# Angel veil Ram compatibility?



## Jesseter (Jul 28, 2013)

Hey everyone. I had bought a couple of angel veil rams at a lfs. At the time I thought it was a male and female. Here it is a month later and both have grown. Guess what both are males. They are in my 75 gallon tank, with no signs of aggression except at feeding time. My question is can I add a couple of regular german blue ram females or are they incompatible? As I have asked the original lfs and all they have is a male left they said they can get more in but no guarantees with a female. If not does anyone know of any breeders out there? Any opinions or advice is much appreciated! Thanks!


----------



## thelub (Jan 4, 2013)

Seems like there are new versions of rams coming out a lot these days. Or maybe they're just named funny. Do you have pictures of yours? I've never heard/seen those before. 

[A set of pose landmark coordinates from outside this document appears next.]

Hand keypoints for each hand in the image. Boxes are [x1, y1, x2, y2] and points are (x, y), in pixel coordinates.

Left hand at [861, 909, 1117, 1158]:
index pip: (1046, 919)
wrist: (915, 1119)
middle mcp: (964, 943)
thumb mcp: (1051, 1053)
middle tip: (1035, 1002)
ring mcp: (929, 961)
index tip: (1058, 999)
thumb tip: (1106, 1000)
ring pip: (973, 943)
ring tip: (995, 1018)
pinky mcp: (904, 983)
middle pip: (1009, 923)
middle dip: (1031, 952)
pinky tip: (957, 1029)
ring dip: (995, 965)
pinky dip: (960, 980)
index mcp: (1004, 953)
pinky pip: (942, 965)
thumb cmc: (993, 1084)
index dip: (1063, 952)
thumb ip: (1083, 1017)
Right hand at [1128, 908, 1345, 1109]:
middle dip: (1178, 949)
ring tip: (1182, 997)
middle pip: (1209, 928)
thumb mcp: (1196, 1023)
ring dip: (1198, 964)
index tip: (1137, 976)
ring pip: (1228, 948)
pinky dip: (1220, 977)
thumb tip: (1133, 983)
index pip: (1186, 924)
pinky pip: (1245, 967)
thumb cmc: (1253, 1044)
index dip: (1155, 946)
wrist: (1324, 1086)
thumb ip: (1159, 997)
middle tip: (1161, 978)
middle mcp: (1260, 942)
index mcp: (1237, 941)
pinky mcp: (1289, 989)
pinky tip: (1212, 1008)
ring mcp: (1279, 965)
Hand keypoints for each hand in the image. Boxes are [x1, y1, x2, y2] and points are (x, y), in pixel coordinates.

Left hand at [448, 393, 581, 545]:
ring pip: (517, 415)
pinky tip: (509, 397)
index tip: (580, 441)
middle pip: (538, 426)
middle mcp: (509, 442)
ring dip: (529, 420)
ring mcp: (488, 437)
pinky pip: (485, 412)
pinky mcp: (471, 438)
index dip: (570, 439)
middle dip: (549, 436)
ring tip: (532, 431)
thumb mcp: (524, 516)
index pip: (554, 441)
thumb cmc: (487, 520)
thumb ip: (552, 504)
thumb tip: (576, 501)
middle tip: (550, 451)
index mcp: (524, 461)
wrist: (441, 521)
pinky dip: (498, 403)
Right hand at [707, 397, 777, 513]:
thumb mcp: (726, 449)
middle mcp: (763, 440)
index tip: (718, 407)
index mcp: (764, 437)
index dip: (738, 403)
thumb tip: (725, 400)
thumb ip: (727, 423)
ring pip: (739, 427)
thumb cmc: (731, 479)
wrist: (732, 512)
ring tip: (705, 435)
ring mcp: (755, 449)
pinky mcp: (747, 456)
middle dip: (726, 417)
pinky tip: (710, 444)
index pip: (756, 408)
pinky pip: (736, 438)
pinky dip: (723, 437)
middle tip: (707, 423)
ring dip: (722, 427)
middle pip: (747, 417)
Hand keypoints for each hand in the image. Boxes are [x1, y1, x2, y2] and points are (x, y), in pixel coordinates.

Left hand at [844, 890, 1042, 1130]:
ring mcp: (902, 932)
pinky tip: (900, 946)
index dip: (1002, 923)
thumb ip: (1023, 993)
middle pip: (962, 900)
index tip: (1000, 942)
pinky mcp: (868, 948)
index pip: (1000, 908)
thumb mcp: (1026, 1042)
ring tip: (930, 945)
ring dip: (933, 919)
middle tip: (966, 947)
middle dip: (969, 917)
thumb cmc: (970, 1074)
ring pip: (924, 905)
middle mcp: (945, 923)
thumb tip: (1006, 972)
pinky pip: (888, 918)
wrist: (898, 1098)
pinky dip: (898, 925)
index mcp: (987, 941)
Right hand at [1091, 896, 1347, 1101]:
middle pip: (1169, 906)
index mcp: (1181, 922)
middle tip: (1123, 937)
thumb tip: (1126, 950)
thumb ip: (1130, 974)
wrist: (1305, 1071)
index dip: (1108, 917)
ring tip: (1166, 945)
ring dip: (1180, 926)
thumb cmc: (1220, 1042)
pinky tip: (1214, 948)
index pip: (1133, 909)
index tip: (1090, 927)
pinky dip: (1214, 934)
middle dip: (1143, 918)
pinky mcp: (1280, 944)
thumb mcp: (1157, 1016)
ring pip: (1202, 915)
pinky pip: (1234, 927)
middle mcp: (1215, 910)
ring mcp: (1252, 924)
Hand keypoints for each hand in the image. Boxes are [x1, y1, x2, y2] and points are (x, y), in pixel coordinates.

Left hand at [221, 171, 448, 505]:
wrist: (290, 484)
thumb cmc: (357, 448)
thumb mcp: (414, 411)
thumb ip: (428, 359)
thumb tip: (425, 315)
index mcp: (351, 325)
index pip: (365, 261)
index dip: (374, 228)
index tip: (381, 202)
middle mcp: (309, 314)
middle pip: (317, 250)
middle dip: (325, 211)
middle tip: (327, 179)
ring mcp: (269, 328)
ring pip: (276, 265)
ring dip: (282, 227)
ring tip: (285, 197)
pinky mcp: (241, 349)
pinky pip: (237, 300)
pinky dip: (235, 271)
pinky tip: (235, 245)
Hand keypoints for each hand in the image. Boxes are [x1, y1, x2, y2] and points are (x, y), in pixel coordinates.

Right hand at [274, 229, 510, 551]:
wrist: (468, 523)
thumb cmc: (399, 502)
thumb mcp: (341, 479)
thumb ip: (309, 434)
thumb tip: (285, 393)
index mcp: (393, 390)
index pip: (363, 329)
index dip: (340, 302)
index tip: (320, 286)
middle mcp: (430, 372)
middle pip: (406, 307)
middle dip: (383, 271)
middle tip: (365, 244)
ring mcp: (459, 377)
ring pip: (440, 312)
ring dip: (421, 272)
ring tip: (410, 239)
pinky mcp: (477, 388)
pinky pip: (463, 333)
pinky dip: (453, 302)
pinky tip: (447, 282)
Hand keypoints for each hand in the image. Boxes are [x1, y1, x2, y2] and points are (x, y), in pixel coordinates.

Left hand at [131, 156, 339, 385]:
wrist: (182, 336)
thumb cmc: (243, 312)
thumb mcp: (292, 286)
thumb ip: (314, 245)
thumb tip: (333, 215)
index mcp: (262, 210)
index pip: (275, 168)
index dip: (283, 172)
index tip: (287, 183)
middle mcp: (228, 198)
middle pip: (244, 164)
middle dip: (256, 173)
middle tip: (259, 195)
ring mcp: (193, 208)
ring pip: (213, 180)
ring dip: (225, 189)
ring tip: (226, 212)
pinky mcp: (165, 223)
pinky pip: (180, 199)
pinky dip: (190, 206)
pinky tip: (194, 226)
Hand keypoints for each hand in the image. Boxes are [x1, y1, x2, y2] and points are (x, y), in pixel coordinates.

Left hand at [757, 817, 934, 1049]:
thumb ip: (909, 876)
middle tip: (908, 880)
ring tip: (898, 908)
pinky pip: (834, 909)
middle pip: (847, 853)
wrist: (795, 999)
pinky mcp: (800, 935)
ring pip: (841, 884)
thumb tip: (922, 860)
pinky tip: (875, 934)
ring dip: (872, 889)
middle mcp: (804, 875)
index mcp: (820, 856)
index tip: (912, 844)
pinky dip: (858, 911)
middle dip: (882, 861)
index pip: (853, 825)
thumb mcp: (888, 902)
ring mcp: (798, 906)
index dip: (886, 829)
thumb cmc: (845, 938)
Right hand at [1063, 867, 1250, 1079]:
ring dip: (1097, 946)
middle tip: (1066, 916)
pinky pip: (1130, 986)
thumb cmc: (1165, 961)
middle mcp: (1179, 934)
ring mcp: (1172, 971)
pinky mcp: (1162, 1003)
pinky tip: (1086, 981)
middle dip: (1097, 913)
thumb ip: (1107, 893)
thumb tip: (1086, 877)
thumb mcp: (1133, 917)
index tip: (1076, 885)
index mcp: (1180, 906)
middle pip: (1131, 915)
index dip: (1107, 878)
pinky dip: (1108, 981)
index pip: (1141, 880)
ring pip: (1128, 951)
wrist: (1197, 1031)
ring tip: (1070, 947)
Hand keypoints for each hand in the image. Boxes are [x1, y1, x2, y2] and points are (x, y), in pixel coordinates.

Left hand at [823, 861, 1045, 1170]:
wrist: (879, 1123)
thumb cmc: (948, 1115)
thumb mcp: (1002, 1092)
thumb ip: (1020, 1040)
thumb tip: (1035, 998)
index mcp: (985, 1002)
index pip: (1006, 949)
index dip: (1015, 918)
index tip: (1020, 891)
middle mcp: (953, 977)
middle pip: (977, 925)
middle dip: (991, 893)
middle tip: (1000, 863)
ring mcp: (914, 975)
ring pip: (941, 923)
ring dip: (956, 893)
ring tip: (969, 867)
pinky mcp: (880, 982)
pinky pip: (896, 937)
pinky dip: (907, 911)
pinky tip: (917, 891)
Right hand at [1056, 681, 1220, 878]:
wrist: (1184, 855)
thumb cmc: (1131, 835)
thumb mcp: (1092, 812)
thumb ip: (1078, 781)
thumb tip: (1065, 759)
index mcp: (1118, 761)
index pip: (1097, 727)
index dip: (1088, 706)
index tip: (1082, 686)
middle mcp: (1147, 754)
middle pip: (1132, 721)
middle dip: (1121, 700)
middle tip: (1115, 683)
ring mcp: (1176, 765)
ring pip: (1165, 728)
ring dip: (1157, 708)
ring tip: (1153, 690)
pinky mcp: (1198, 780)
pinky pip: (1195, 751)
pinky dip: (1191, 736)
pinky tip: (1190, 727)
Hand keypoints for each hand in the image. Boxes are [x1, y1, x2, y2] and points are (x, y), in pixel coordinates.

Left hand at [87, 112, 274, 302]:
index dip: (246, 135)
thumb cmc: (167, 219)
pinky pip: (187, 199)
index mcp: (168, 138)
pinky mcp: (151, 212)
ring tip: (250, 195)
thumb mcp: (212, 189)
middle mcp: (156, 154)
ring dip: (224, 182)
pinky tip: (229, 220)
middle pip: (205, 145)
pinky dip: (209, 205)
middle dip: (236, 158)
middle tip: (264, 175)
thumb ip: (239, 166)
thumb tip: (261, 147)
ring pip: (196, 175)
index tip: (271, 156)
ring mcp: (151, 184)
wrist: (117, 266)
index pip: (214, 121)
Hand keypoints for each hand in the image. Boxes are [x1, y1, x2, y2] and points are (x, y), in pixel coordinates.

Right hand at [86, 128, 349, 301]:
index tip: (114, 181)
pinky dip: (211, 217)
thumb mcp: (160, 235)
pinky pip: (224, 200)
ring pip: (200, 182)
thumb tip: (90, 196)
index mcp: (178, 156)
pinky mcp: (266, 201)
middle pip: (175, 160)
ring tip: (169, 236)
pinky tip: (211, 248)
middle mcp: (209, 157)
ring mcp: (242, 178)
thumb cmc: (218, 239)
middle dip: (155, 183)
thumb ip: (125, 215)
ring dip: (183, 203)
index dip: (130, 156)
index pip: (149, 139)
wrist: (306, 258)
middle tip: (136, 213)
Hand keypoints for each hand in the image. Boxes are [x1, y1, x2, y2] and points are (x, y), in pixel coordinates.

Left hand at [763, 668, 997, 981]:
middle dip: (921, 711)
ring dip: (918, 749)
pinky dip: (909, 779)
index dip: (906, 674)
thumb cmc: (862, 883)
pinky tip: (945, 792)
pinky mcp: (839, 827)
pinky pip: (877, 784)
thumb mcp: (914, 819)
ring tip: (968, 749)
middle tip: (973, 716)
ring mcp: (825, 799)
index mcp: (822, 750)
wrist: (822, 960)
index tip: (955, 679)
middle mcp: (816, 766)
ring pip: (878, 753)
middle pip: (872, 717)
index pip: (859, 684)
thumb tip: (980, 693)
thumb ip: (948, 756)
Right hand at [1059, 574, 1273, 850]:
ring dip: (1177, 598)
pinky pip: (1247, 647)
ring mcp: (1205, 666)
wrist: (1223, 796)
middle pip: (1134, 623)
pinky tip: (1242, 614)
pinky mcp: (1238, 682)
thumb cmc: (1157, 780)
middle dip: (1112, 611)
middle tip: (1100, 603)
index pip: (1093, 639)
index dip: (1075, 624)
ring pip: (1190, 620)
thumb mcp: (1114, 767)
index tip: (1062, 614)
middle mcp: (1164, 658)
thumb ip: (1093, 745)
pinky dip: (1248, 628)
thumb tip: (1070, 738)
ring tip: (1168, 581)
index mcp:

As far as compatibility I can't say. Maybe somebody more proficient in rams can help roud:


----------



## GBRguy (Oct 1, 2013)

Lub they call it that because the body is shaped somewhat like an angelfish with longer fins. I saw them at a petco around here. I guess you would treat them like a regular GBR.


----------



## Jesseter (Jul 28, 2013)

There is a picture of one here on the forum under photography. I believe it was posted 9-26-2013. Thanks for the replies. I am thinking they have been selectively bred for those traits, but would be able to reproduce with normal GBR's. Anyone with experience or advice is much appreciated!!


----------



## edstewart5 (Sep 24, 2013)

They're mutated GBRs, just basically line bred until certain aspects are reached. They're extremely sensitive, and the two my buddy bought never came out of hiding until one day one swam all the way to the top, flipped over, and sank to the bottom. I believe from what we read about them at the time, they have a mutated stomach that makes them prone to swim bladder issues and they have trouble competing for food. 

We had no clue they were angel rams, but they didn't last long.


----------



## wicca27 (May 3, 2009)

what you have are balloon rams. i believe its a mutation where some of the vertebra are missing so the get the balloon shape. the can be breed with normal blue rams. im not sure if there are any problems that will come from the breeding or not but i dont know how many balloon type will come from a spawn


----------



## thelub (Jan 4, 2013)

Oh. Those balloon rams look just wrong IMO


----------